Robert Sucarato (a/k/a: Succati)
Sucarato accepted a sentence that would run from 78 to 97 months when he pleaded guilty before U.S. District Judge Renée Marie Bumb in Camden in January.
All was going according to plan when he was brought in for sentencing on Wednesday. But the testimony of several victims whose lives Sucarato has ruined changed the judge’s mind.
Federal judges have the discretion to exceed the guidelines, provided either side has an opportunity to argue its case for or against.
So Sucarato was ordered returned to the Federal Detention Center (FDC) in Philadelphia until his lawyers can prepare a response. Their deadline is Oct. 11.
The Bernard Madoff scandal made investors wary that they could get double-digit returns in a collapsing market, despite Sucarato‘s promises as owner and president of New York Financial Company (“NYFC”), a hedge fund firm that did its business online while he pretended to operate prestigious offices with large staffs.
Investors began asking questions, and soon federal regulators were on his tail.
Federal prosecutors said Sucarato, who CLIFFVIEW PILOT found has used the name Robert Succati on Facebook, pulled what is known as a “Suite Scam”: He holed himself up in a funky, flatiron-styled building at the 22nd floor of 67 Wall Street, an historic revival tower, where he rented “virtual space” for $100 a month.
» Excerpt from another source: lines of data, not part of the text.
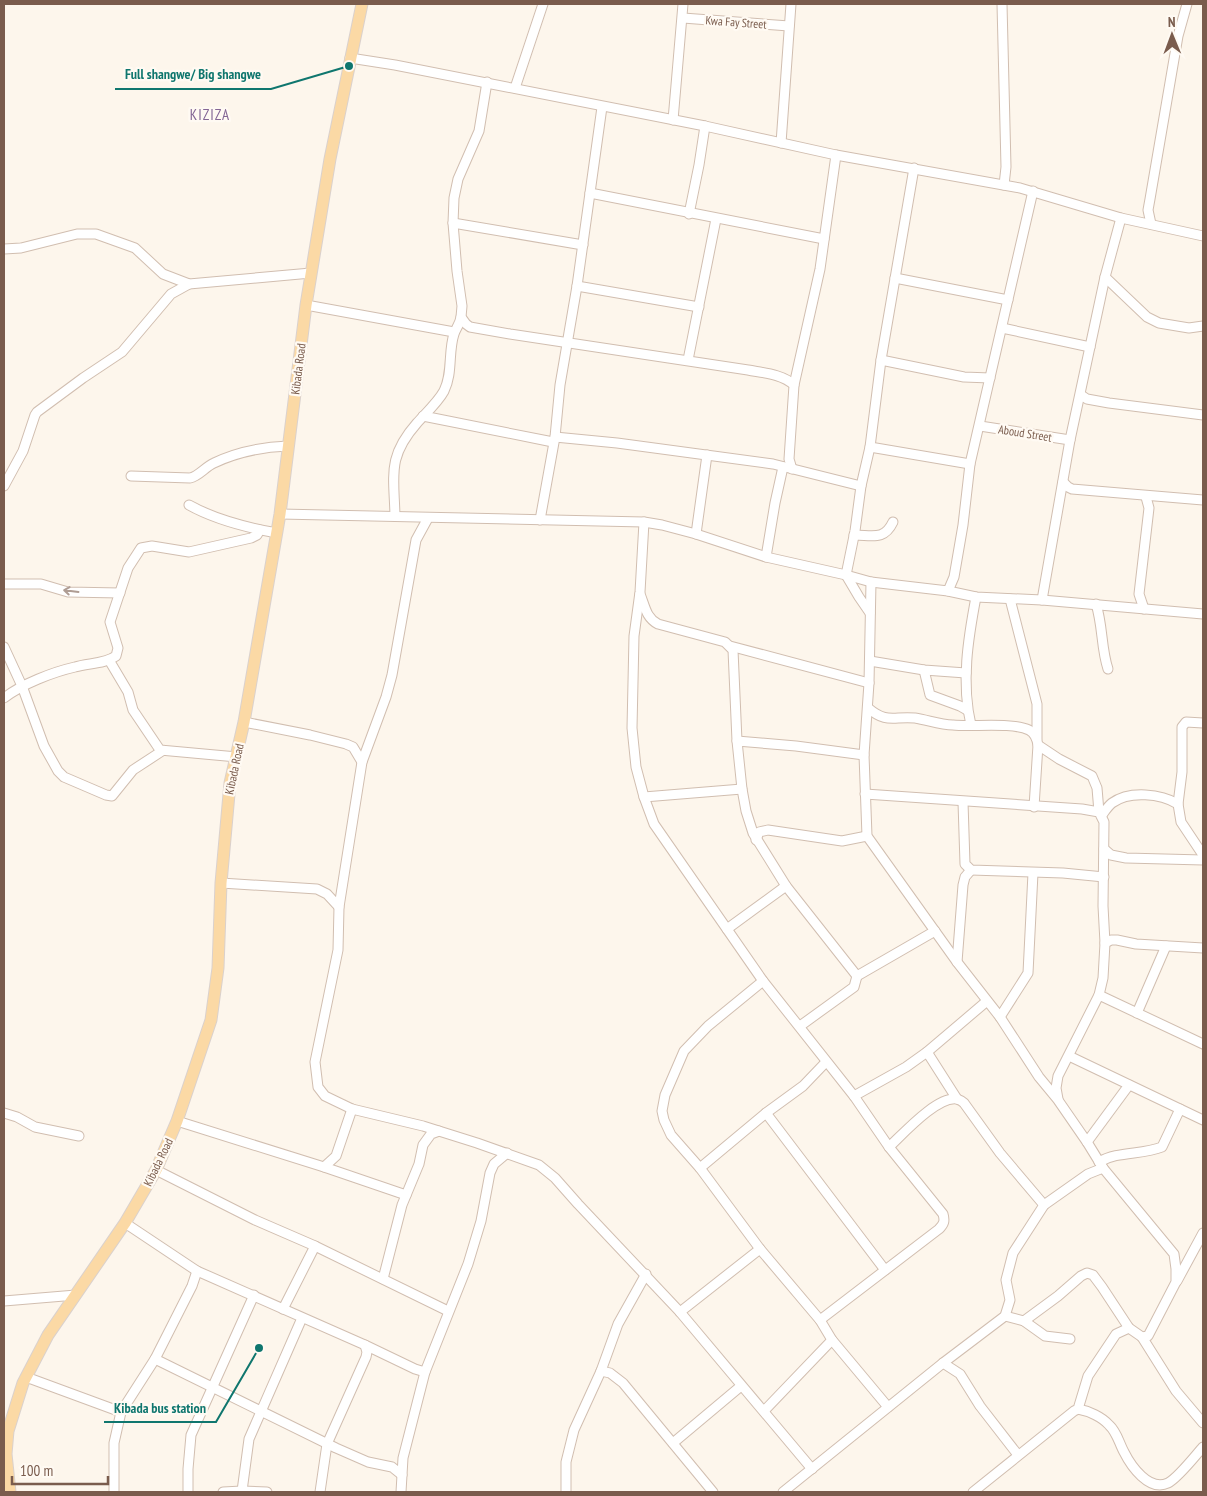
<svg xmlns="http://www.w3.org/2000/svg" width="1207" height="1496" font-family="'PT Sans Narrow',sans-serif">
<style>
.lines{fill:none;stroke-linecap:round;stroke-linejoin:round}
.minor-casing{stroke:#d1beb0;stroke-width:11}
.major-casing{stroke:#dad1cd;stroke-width:13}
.minor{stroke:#fff;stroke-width:9}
.major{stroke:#fbd9a5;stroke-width:11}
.oneway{stroke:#af9d94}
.labels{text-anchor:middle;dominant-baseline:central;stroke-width:4.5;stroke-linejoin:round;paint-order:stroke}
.street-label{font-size:12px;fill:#7a5c4d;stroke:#fffaf3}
.quarter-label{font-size:15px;letter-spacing:1px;fill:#846695;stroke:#fffaf3}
.leader{fill:none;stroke:#0f766e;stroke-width:2}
.callout-dot{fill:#0f766e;stroke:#fffaf3;stroke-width:2}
.callout-label{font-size:14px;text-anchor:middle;font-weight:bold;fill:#0f766e;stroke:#fffaf3;stroke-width:4.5;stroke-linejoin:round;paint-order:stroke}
</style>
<rect width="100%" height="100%" fill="#fdf6ec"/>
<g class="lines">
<g class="minor-casing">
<g id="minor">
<path d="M1002 4 1006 167 1004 185"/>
<path d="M683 18 789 26"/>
<path d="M350 58 395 65 705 126 836 155 1020 188 1121 218 1203 236"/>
<path d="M487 82 479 131 458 179 454 198 453 223 457 271 462 306 461 317 466 324 470 327 510 334 748 370C764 373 782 374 794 385L789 459 792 469"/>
<path d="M515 88 543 4"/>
<path d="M673 120 683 4"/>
<path d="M781 143 791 4"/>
<path d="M590 193 824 239"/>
<path d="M689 214 699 165 705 126"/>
<path d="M453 223 583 245"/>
<path d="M1151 224 1148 210 1150 199 1178 36 1187 4"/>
<path d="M4 249 21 248 77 234H96L135 248 163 274 189 284 311 273"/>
<path d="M1105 277 1147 317 1159 323 1189 328 1203 326"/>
<path d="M895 278 1008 300"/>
<path d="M577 286 699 307"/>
<path d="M306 305 454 332"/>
<path d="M1002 328 1090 347"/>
<path d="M688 360 716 219"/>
<path d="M881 360 964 377 990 378"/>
<path d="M794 385 820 269 836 155"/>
<path d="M1081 395 1087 399 1109 403 1203 415"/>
<path d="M423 416 553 442"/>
<path d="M980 426 1070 440"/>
<path d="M555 437 617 443 773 464 861 486"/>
<path d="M870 447 970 464"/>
<path d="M131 476 190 478C199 476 205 467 214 463 237 452 263 447 288 446"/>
<path d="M1063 482 1068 487 1072 489 1203 500"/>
<path d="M4 486 23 451 35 415 37 412 83 378 122 352 171 294 189 284"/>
<path d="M189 505C214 519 249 528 277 533"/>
<path d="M280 514 644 522 662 525 696 534 766 557 846 575 871 582 948 591 976 597 1042 600 1203 614"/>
<path d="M395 516C394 475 387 457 417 423 426 413 438 402 444 391 453 373 448 352 454 334 456 328 460 324 461 317"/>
<path d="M428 518 416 540 392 675 386 697 362 762 339 907 338 950 315 1062 318 1087 325 1096 352 1109 423 1126 477 1143 539 1165 555 1178 578 1204 680 1312 812 1469"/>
<path d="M540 520 555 437 560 385 577 286 602 107"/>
<path d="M644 522 640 592 634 636 632 728 636 767 644 797 654 824 763 981 854 1096 889 1147 943 1214C945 1221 944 1224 939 1229L820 1320"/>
<path d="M696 534 707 455"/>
<path d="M854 535C872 535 884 541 893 522"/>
<path d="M766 557 775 503 783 467"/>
<path d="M871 582 869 683 864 755 867 836 957 962 1000 1017 1039 1077 1058 1100 1087 1142 1103 1168 1174 1254 1176 1269V1282L1148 1336 1142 1337 1129 1328 1102 1287 1093 1275 1087 1273 1081 1276 1058 1296 1024 1321"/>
<path d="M4 584H41L68 592 120 593"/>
<path d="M948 591 954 577 963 525 970 464 1033 191"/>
<path d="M640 594C645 606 646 618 658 624L725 642 733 650 737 741 742 789 746 811 753 833 786 886 857 976 854 987 800 1026"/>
<path d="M1010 599 1037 704V739"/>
<path d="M1042 600 1070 440 1105 277 1121 218"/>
<path d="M1096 604C1103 626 1101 648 1108 669"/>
<path d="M1144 609 1139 594 1149 508 1146 497"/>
<path d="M870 613 859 597 846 575 855 531 861 486 870 447 881 360 914 168"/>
<path d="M730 646 869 683"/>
<path d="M4 647 22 686 44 746 58 771 64 777 106 795 112 796 133 770 162 751"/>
<path d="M109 660 128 692 133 710 160 750 237 757"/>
<path d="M870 661 924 670 966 673"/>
<path d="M924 670 930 695 960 706 967 710"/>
<path d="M4 698C22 684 53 672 75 667 88 663 105 664 116 656L118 648 110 622 128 568 141 548 152 546 189 552 251 538 257 535 260 530"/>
<path d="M868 708C887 724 893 716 915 718 928 720 940 725 953 725 972 727 1013 722 1029 730 1035 733 1037 739 1038 745L1034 807"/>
<path d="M244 722 310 735 346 744 353 747 362 762"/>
<path d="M971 725C961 683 968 639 976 597"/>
<path d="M737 741 796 746 864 755"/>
<path d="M1038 745 1059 759 1092 776 1097 788 1099 812"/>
<path d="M865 794 1082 809 1099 812 1104 822 1103 906 1105 943 1103 978 1099 995 1058 1076 1056 1088 1058 1099"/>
<path d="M644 797 742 789"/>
<path d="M963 802 965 864 971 870 1063 873 1104 877"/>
<path d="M1178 804 1182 772V727L1186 722 1203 723"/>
<path d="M1102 815C1105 811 1108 806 1112 803 1130 790 1161 794 1178 804L1181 822 1203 855"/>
<path d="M756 840 759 832 768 830 842 841 867 836"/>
<path d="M1104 849 1111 855 1126 858 1203 860"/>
<path d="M221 883 317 889 327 894 339 907"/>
<path d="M727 929 786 886"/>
<path d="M1105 943 1111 940H1117L1136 944 1203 948"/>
<path d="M957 962 963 885 965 877 971 870"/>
<path d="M857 976 935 931"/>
<path d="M763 981 708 1026 684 1051 665 1095 662 1111 664 1120 671 1135 700 1168 760 1249 820 1320 832 1340 888 1407"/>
<path d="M1099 995 1203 1044"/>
<path d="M1137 1013 1166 946"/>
<path d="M1000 1017 1028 973 1033 873"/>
<path d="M927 1052 957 1099"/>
<path d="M1069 1056 1203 1120"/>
<path d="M854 1096 906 1067 927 1052 987 1001"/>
<path d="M4 1113 17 1117 35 1127 79 1136"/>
<path d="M766 1113 885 1270"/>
<path d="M177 1121 324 1167 406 1195"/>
<path d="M1087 1142 1129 1085"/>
<path d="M889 1147C903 1134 937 1096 957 1099 960 1100 962 1101 964 1103L1000 1153 1044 1205"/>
<path d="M1099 1162C1118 1151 1142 1155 1162 1147L1180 1109"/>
<path d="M324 1167 336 1156 352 1109"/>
<path d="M700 1168 766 1113 803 1086 826 1062"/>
<path d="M156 1170 255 1220 315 1246 448 1311"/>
<path d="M125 1223 197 1271 365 1345 415 1369 425 1372"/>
<path d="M383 1279 402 1205 419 1164 423 1145 431 1134 439 1131"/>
<path d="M1177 1281 1203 1233"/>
<path d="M4 1301 76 1295"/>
<path d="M283 1309 315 1246"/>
<path d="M680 1312 760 1249"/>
<path d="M1005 1316 1024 1321 1045 1336 1070 1339"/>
<path d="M1142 1337 1176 1391 1203 1423"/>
<path d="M155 1359 336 1448 368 1462 392 1467 402 1475"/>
<path d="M943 1363 960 1374 980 1406 1018 1455"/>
<path d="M601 1371 610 1373 623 1383 713 1492"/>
<path d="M26 1377 121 1412"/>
<path d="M1078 1409C1089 1411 1102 1417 1109 1425 1117 1432 1119 1443 1124 1452 1131 1466 1149 1492 1168 1483 1178 1478 1195 1456 1203 1447"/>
<path d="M764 1411 832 1340"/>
<path d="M673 1443 741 1386"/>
<path d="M242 1491 249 1439 302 1318"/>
<path d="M114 1492V1443L121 1412 155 1359 192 1286 197 1271"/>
<path d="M188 1492V1469L191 1435 254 1295"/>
<path d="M223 1492 242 1491 267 1492"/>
<path d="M320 1492 327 1444 366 1357 367 1352 365 1345"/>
<path d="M401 1492 403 1458 425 1372 468 1264 481 1221 490 1173 494 1164 507 1153"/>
<path d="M566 1492V1462L574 1430 601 1371 618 1324 646 1274"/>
<path d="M783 1492 943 1363 1005 1316 1010 1300 1006 1280 1013 1253 1044 1205 1088 1174 1103 1168"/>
<path d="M973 1492 1074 1411 1078 1409 1088 1376 1116 1334 1129 1328"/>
</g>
</g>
<g class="major-casing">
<path id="major" d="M10 1492 6 1454 8 1431 23 1383 48 1335 125 1223 156 1170 177 1121 211 1020 218 968 221 883 230 783 244 722 280 514 306 305 330 159 362 4"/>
</g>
<use href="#minor" class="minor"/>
<use href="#major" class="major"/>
</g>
<defs><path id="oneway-shaft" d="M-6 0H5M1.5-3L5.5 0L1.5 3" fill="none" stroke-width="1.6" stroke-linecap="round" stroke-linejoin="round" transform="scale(1.25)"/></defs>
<use class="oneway" href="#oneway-shaft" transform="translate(71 591) rotate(-173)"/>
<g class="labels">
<g class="street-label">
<text transform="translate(736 22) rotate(4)">Kwa Fay Street</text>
<text transform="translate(298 369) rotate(-83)">Kibada Road</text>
<text transform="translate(1025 433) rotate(9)">Aboud Street</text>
<text transform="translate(234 769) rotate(-78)">Kibada Road</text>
<text transform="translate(158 1162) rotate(-64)">Kibada Road</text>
</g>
<g class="quarter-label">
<text x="210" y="114">KIZIZA</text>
</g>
</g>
<path class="leader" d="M349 66L271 89H115M259 1348L216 1422H104"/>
<g class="callout-dot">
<circle cx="349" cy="66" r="5"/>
<circle cx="259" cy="1348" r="5"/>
</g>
<g class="callout-label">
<text x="193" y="79">Full shangwe/ Big shangwe</text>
<text x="160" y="1413">Kibada bus station</text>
</g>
<rect width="1207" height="1496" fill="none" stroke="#7a5c4d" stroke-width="10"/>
<g transform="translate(1172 35) rotate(359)" stroke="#fffaf3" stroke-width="4" paint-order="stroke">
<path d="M0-4L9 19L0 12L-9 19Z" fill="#7a5c4d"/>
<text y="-8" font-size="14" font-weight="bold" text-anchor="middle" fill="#7a5c4d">N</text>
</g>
<path d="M12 1476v8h96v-8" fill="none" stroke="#7a5c4d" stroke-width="2.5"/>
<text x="20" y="1476" font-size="15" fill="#7a5c4d" stroke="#fffaf3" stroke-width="4" paint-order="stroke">100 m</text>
</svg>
He then shifted his base of operations to an equally powerful address: 501 Fifth Avenue.
He had office space, conference rooms, and receptionists shared with several other companies for a nominal rent — $100 a month.
Sucarato, a former School Board candidate in Old Bridge, admitted lying about his bona fides, including that he managed a pair of hedge funds since 1993 that outperformed the market. He also claimed to hold a B.S. in finance and economics, magna cum laude, from NYU — but never went to school there, according to a federal complaint.
Suarato boasted of officers and managers, as well as a staff of “over 20 experienced traders,” and cited $7.2 billion in assets, with a 10-year compounded return exceeding 1800% — all bogus.
Sucarato admitted creating a false audit report, purportedly prepared by a major accounting firm, that showed NYFC with a net worth of nearly $800 million, and even provided quarterly statements in order to maintain the investors’ confidence in their investment with NYFC.
At the same time, Sucarato was moving money around bank accounts and pulling out what he wanted when he wanted, for shopping sprees at Macy‘s, Teddy Bear, L.L. Bean, and elsewhere.
Filched investors couldn’t be blamed for being impressed — at least those who weren’t from out-of-state and managed to pop into his office for an appointment.
In soliciting, accepting, and receiving money from individuals to invest in the Funds, Sucarato acted as a “commodity pool operator” and was, therefore, required to be registered with the Commodity Futures Trading Commission (“CFTC”). That didn’t happen, federal authorites said.
Victims have expressed gratitude that U.S. Attorney Paul S. Fishman, New Jersey’s top federal lawman, is not only tracking down such thieves but also winning cases that carry stiff sentences, as well as orders of restitution. These allow taxpayers to recover some of the losses, given how many livelihoods – and lives – are being ruined, while providing closure to some. Fishman said he hopes the prosecutions and resulting sentences also deter other cheaters from creating more innocent victims.
Federal regulators have fined Sucarato $3.2 million and ordered him to repay investors. There will be more fines, as well as a prison sentence that will likely exceed eight years, when the judge passes sentence in two months.